== Excerpted records

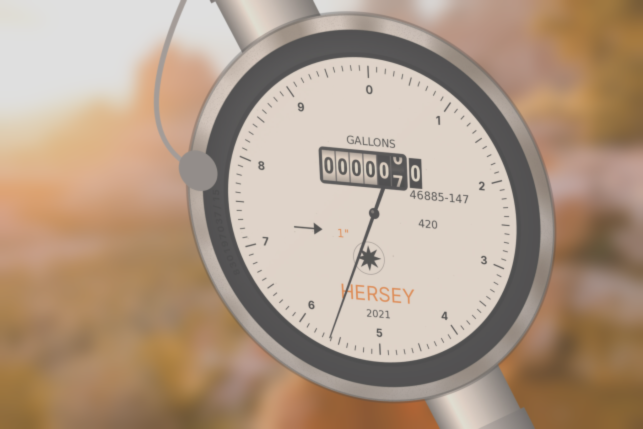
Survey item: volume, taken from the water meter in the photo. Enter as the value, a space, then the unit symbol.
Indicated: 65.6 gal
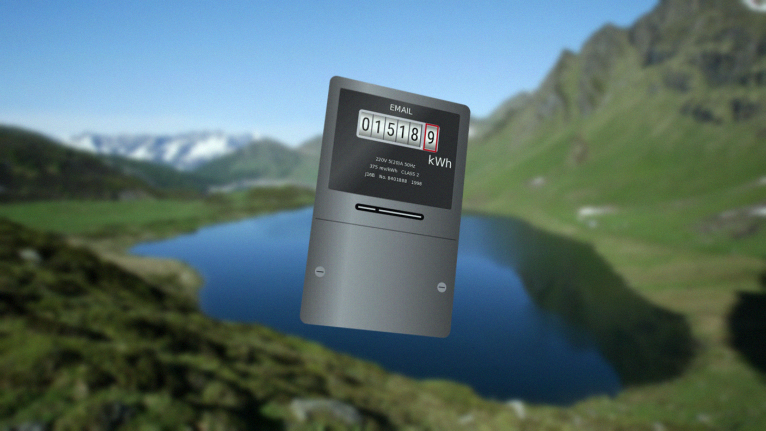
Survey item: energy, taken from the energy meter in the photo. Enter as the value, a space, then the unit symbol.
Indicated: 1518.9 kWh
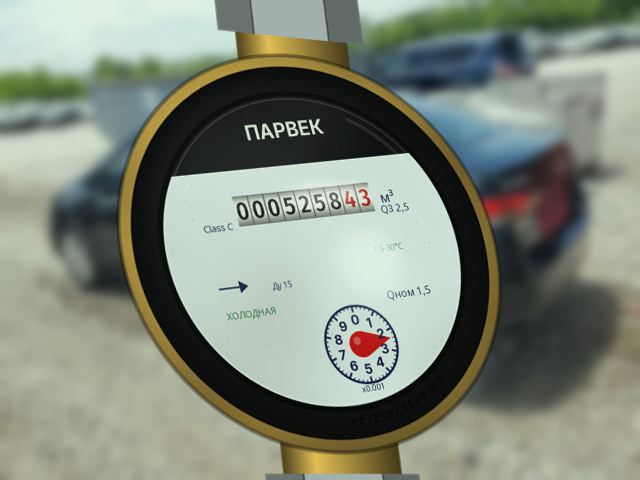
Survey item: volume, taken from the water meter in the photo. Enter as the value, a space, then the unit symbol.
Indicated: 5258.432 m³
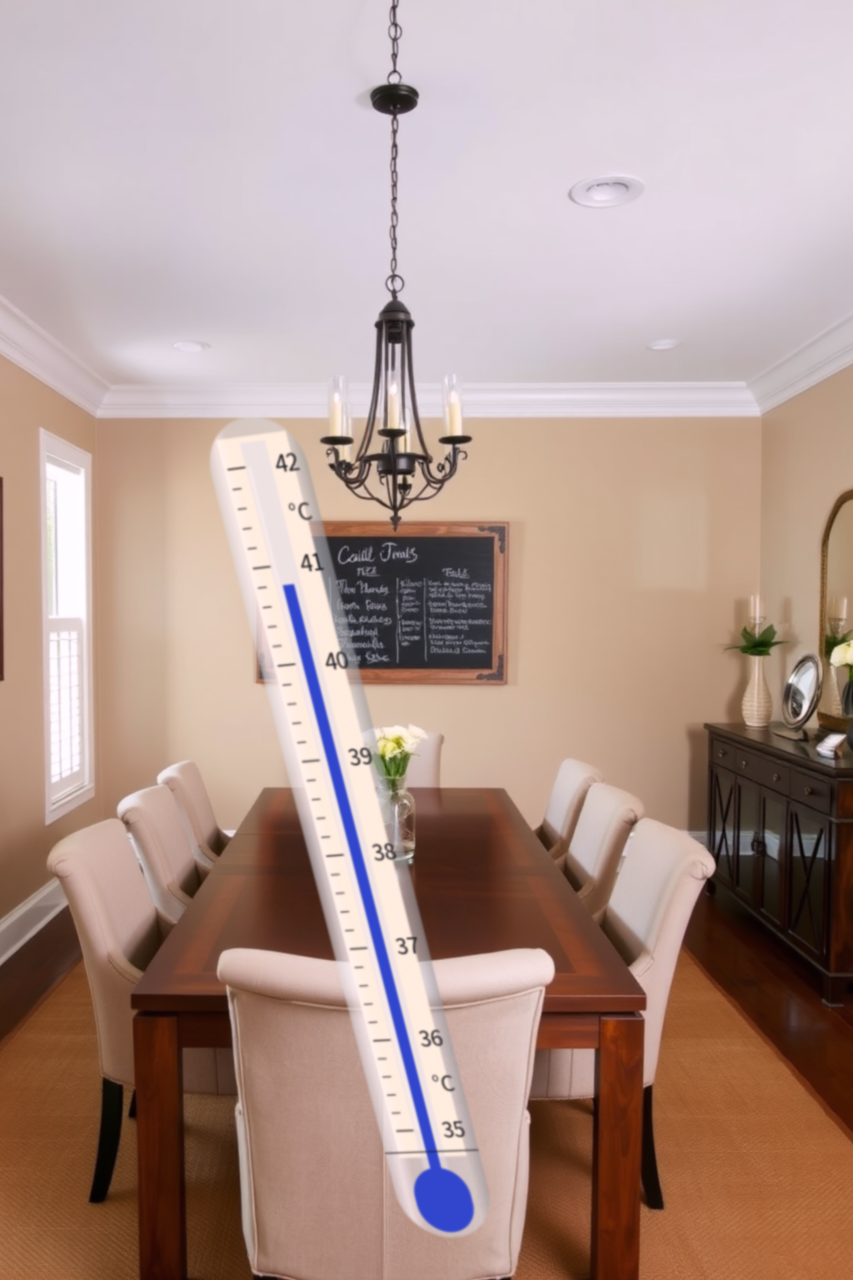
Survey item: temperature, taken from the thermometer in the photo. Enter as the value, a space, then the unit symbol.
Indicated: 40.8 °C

====

• _Exercise objective_: Can you copy out every row above word for word, leaving out the pictures?

• _Response area_:
Survey item: volume, taken from the water meter in the photo. Enter as the value, a space, then the unit symbol.
Indicated: 65.6 gal
Survey item: energy, taken from the energy meter in the photo. Enter as the value, a space, then the unit symbol.
Indicated: 1518.9 kWh
Survey item: volume, taken from the water meter in the photo. Enter as the value, a space, then the unit symbol.
Indicated: 5258.432 m³
Survey item: temperature, taken from the thermometer in the photo. Enter as the value, a space, then the unit symbol.
Indicated: 40.8 °C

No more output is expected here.